=== EXTRACT PROVIDED ===
☆ ☆ ☆ ☆ ☆ ☆ ☆

June 5, 2023


More than two hundred Canadians joined Ukrainians displaced by the ongoing war to pray for the heroes who have died fighting for, and defending, Ukraine, led by Bishops Stefan Soroka and Andriy Rabiy and the fathers and sisters of our eparchy,

The panakhyda and short program were held at All Saints Cemetery on Sunday, June 4, 2023, on Pentecost and the traditional Zeleni Svyata commemoration of soldiers who fell in battle that was initiated by Msgr. Fr. Wasyl Kushnir in 1936.

After a brief downpour of rain on Sunday, two dozen children and youth took to the steps of "the first Sich Rifemen's Grave in Canada," holding photographs of many heroes who have died defending Ukraine in the last year, among them a son holding a photograph of his father, Andriy Sidorchenko, who died in early May, and whose belongings, but not remains, were returned to his widow, Hanna, when she went back to Ukraine from Winnipeg. Andriy Sidorchenko (1988-2023) dreamed of one day immigrating to Canada, but put that dream aside last year, to answer the call to defend Ukraine following russia's full scale invasion.

The names of the Canadians who have died defending Ukraine in the last year were read out as the children held up photographs of Émile Antoine Roy Sirois, Joseph Hildebrandt, Hryhoriy Tsekhmistrenko, Kyle Porter and Cole Zlenko, alongside framed photos of Ukrainian hero-warriors who have recently fallen on the battlefield.

Victoria Fenyuk played "Plyve Kacha" on her violin, the song that became like an anthem after the Heroes of the Heavenly Hundred were killed in Kyiv, as organizations and officials laid their wreaths. Veronika Shkindya recited the poem "Ya dyvlyusia na svitlyny biytsiv" [I look at soldiers' pictures] in memory of the fallen in battle.

☆ ☆ ☆ ☆ ☆ ☆ ☆

=== THE INPUT ===
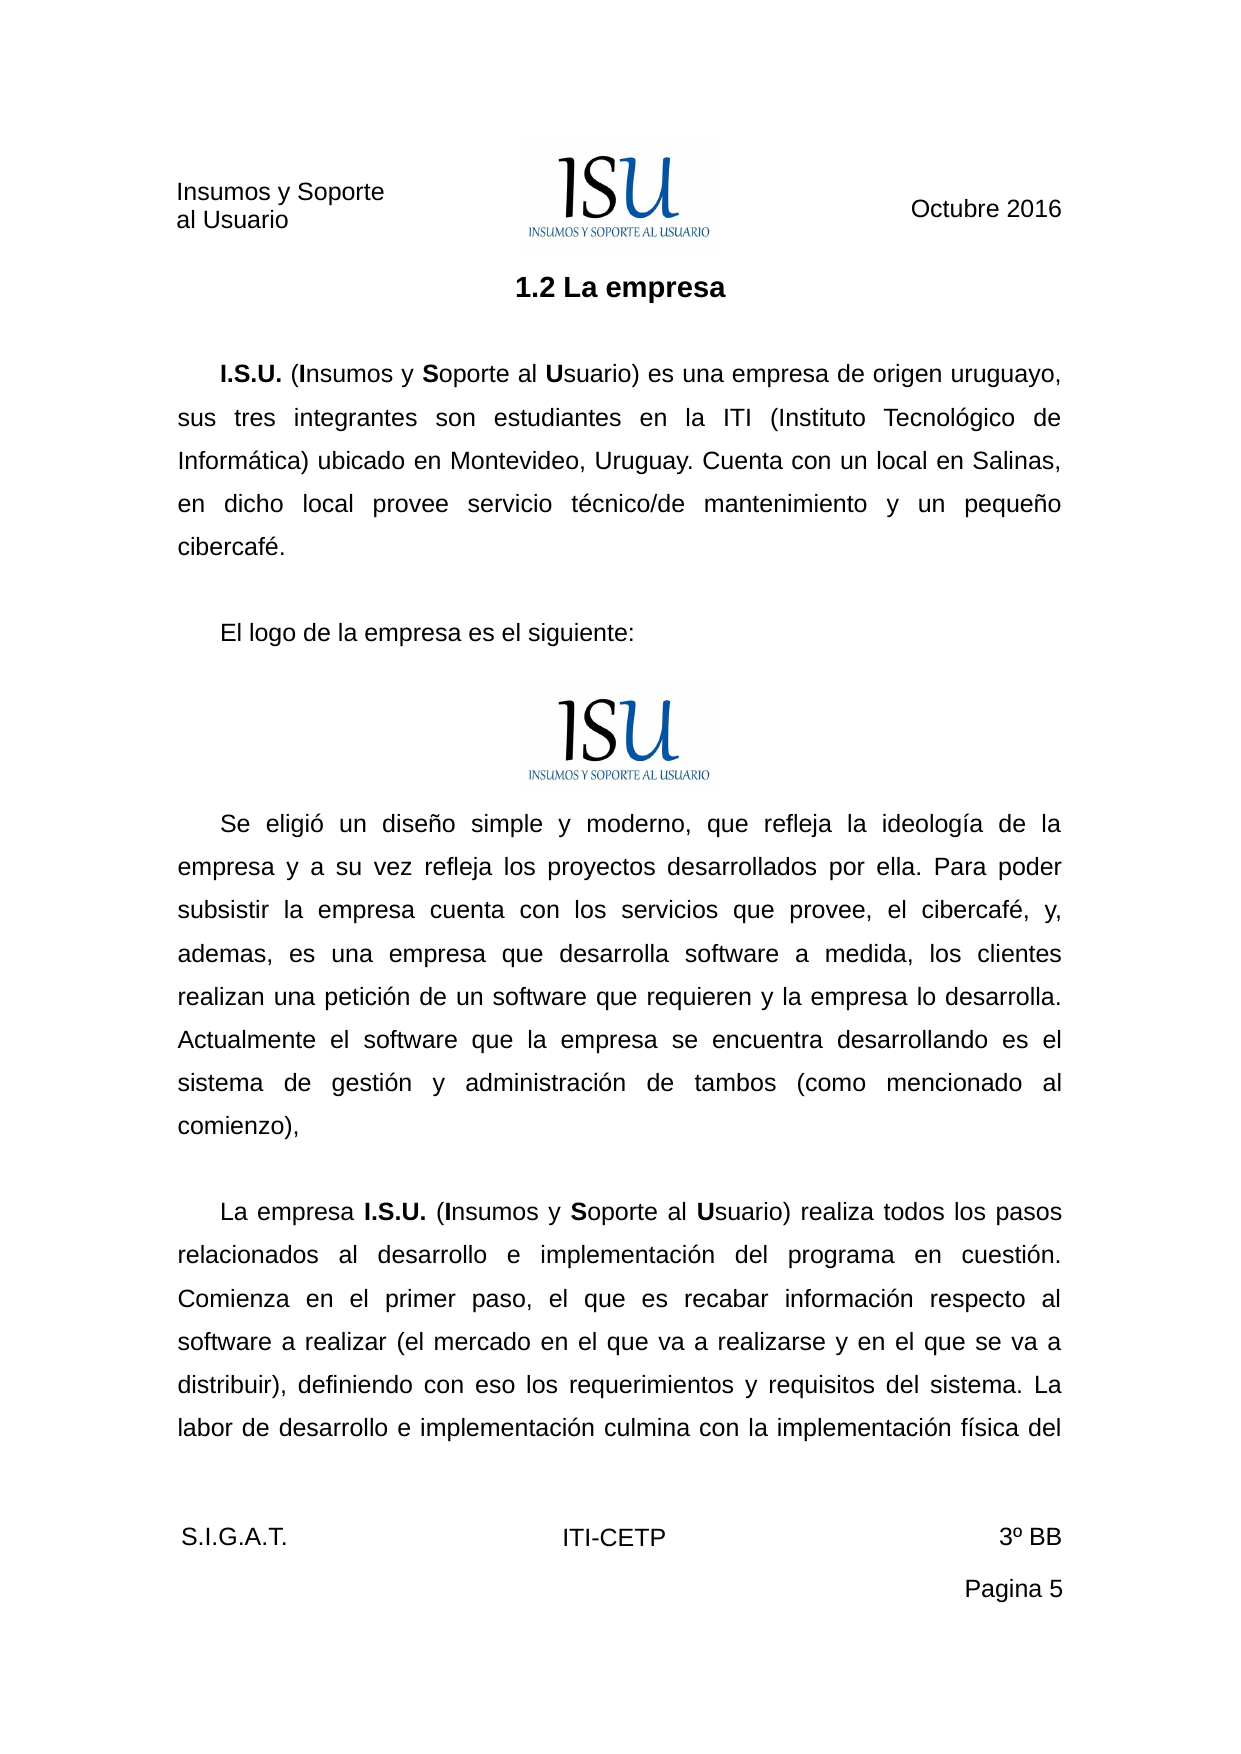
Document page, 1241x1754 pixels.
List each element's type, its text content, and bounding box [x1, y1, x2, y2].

subtitle 1.2 La empresa [177, 270, 1063, 304]
text La empresa I.S.U. (Insumos y Soporte al Usuario) realiza todos los pasos relacionados al desarrollo e implementación del programa en cuestión. Comienza en el primer paso, el que es recabar información respecto al software a realizar (el mercado en el que va a realizarse y en el que se va a distribuir), definiendo con eso los requerimientos y requisitos del sistema. La labor de desarrollo e implementación culmina con la implementación física del [177, 1197, 1063, 1442]
text I.S.U. (Insumos y Soporte al Usuario) es una empresa de origen uruguayo, sus tres integrantes son estudiantes en la ITI (Instituto Tecnológico de Informática) ubicado en Montevideo, Uruguay. Cuenta con un local en Salinas, en dicho local provee servicio técnico/de mantenimiento y un pequeño cibercafé. [177, 359, 1063, 561]
text Se eligió un diseño simple y moderno, que refleja la ideología de la empresa y a su vez refleja los proyectos desarrollados por ella. Para poder subsistir la empresa cuenta con los servicios que provee, el cibercafé, y, ademas, es una empresa que desarrolla software a medida, los clientes realizan una petición de un software que requieren y la empresa lo desarrolla. Actualmente el software que la empresa se encuentra desarrollando es el sistema de gestión y administración de tambos (como mencionado al comienzo), [177, 661, 1063, 1140]
picture [517, 138, 723, 252]
text El logo de la empresa es el siguiente: [177, 618, 1063, 647]
picture [517, 681, 723, 795]
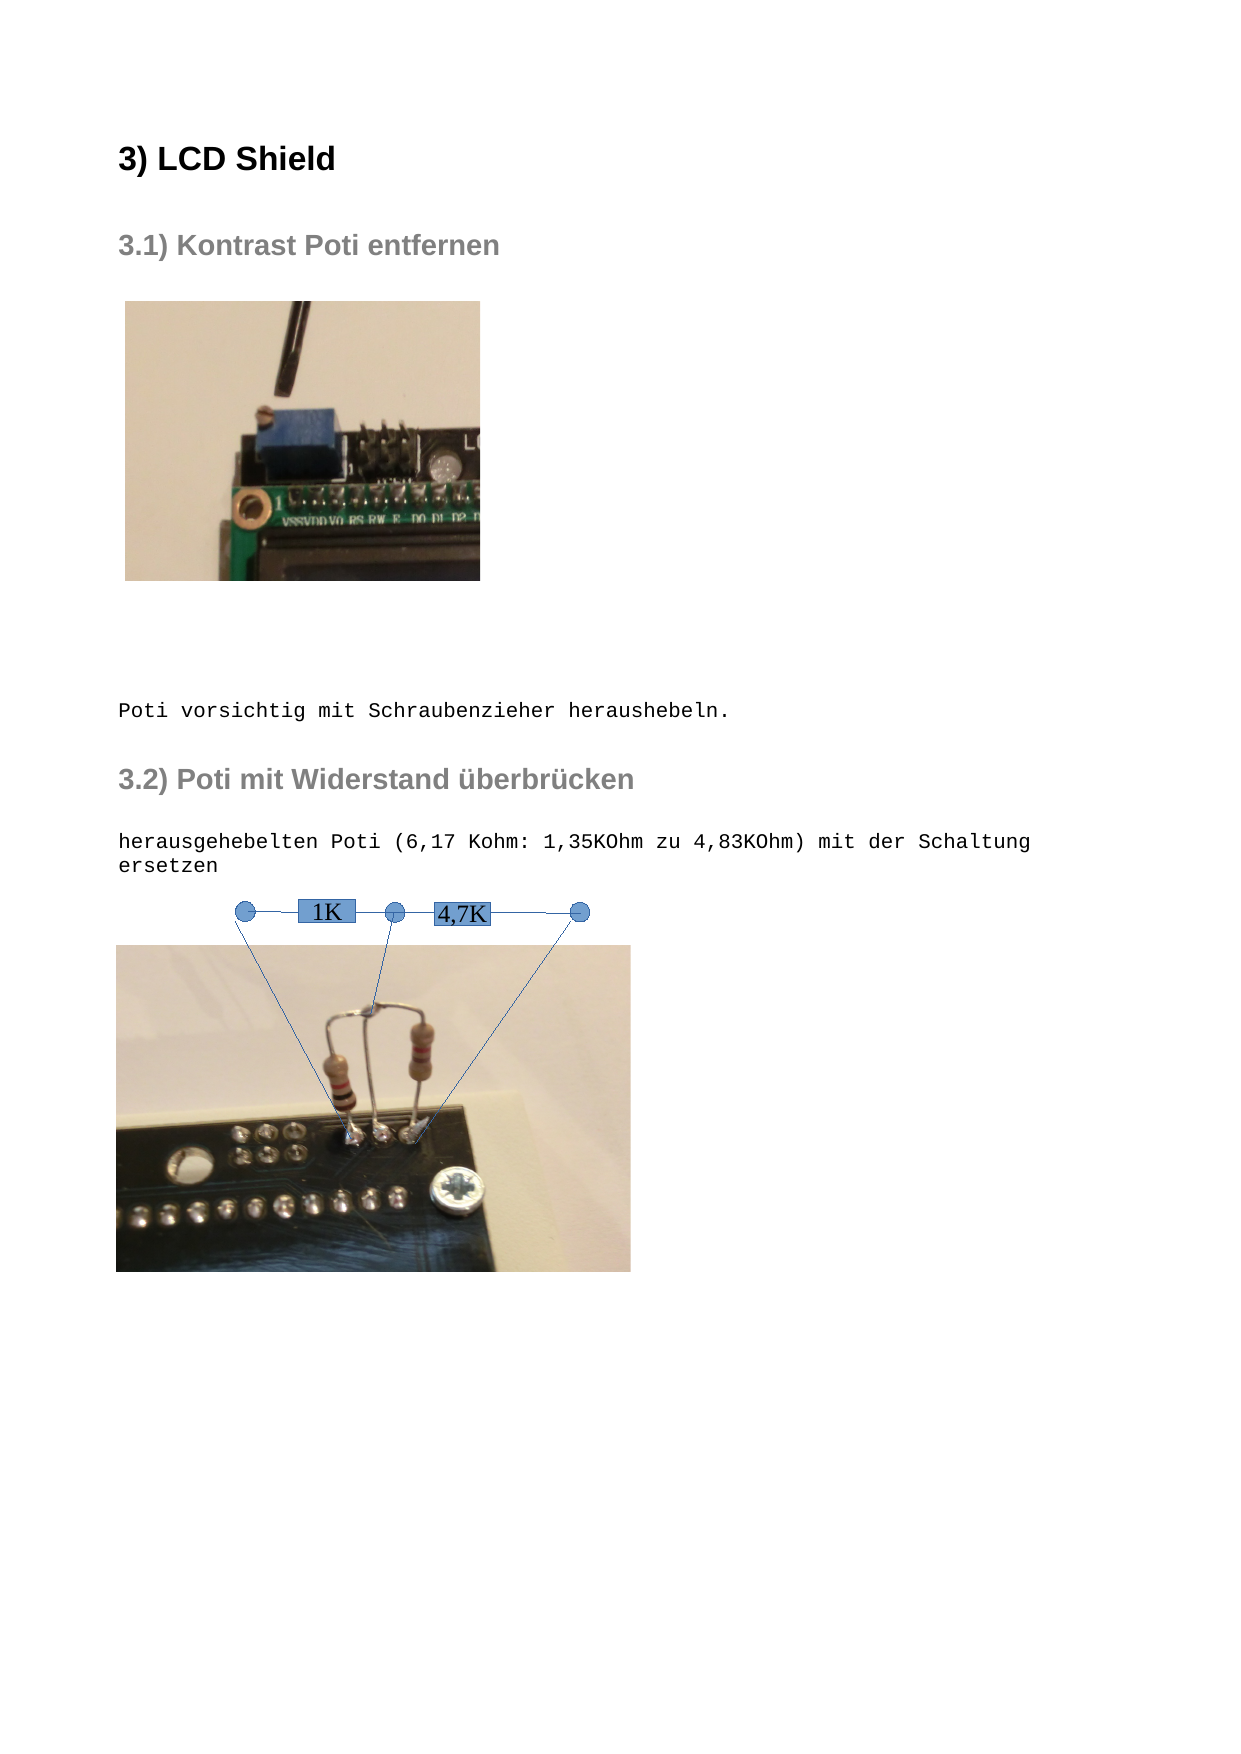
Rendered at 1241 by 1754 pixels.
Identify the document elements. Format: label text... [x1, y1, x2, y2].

☆ ☆ ☆ ☆ ☆ ☆ ☆

=== TASKS TO COMPLETE ===
(a) Repeat the rows word for word, beginning at the line that contains "Rendered at 1241 by 1754 pixels." and stopping after the final line of the rows.
(b) Pick up the article about the memorial prayer service for Ukraine's fallen heroes at All Saints Cemetery and continue it from its last sentence.
The article and the rows have no connection to each other.

=== EXPECTED RESPONSES ===
(a)
Rendered at 1241 by 1754 pixels.
Identify the document elements. Format: label text... [x1, y1, x2, y2].

(b)
Ukrainian youth, civic and veterans' organizations lowered their flags along with several flags of Canada and Ukraine, and laid wreaths at the grave, and government officials paid their respects, including Minister Andrew Smith from the Manitoba provincial government, and Councillor Shawn Dobson from Winnipeg's city council.



The memorial service was held on the site of a symbolic mass grave that was constructed and consecrated in 1936 by the man who would later become one of the founders of the Committee of Ukrainian Canadians, and the first president of the World Congress of Free Ukrainians: Msgr. Dr. Wasyl Kushnir (1893-1979).

In his homily at the consecration of the grave in 1936, Fr. Vasyl Kushnir spoke about "the unprecedented significance of this extraordinary, and first of its kind, national holiday on Canadian soil..." at the first memorial service for Ukraine's fallen heroes was held in 1936.

The words he spoke at that consecration eighty-seven years ago, could have easily been written about today:

"Throughout the history of mankind, nations have had their sons-heroes, who laid down their lives for their homeland. And our Ukrainian people have such heroes, fighters for the freedom of their native land. For all those who fell in uneven battle on land, and sea, in the air, and on the ground, for all those who defended the sanctity of our homes and our families, we dedicate this mass grave. All of these fallen heroes soared to high heaven to bring their people the freedom they had longed for across the centuries. Nothing could deter their mighty and heroic flight. The memory of the captivity in which our people languished for centuries made them stronger. We smiled in the hope that our people would become free, alongside other nation states. That hope, like a meteor, only flashed before our eyes, and our people fell into even worse captivity."

"It was at the apex of their flight that our brave riflemen were shot through their wings, and the wild enemy hordes rushed in, from all sides, to share in the spoils. We fell in battle, but we did not lose, because anyone can lose an uneven battle, but only the loser loses the war. Let this grave, erected in honor of our fallen warriors, serve as a lesson for generations to come, a lesson in faith, of love of the Almighty Creator, and of His people, the lesson of devoting oneself, even if that means making the greatest sacrifice, for that is the fire that burned in our chivalrous soldiers' hearts in the face of their heroic deaths on the battlefields of glory. Our path is clear. We dare not deviate from it for a minute. This cross raised over the grave of our fallen fighters [represents] their slanted birch crosses, their strewn bones, and the blood spilled by those who died for Ukraine."

While Kushnir did not live long enough to see Ukraine declare independence in 1991, he certainly knew what it meant to fight and die for that cause.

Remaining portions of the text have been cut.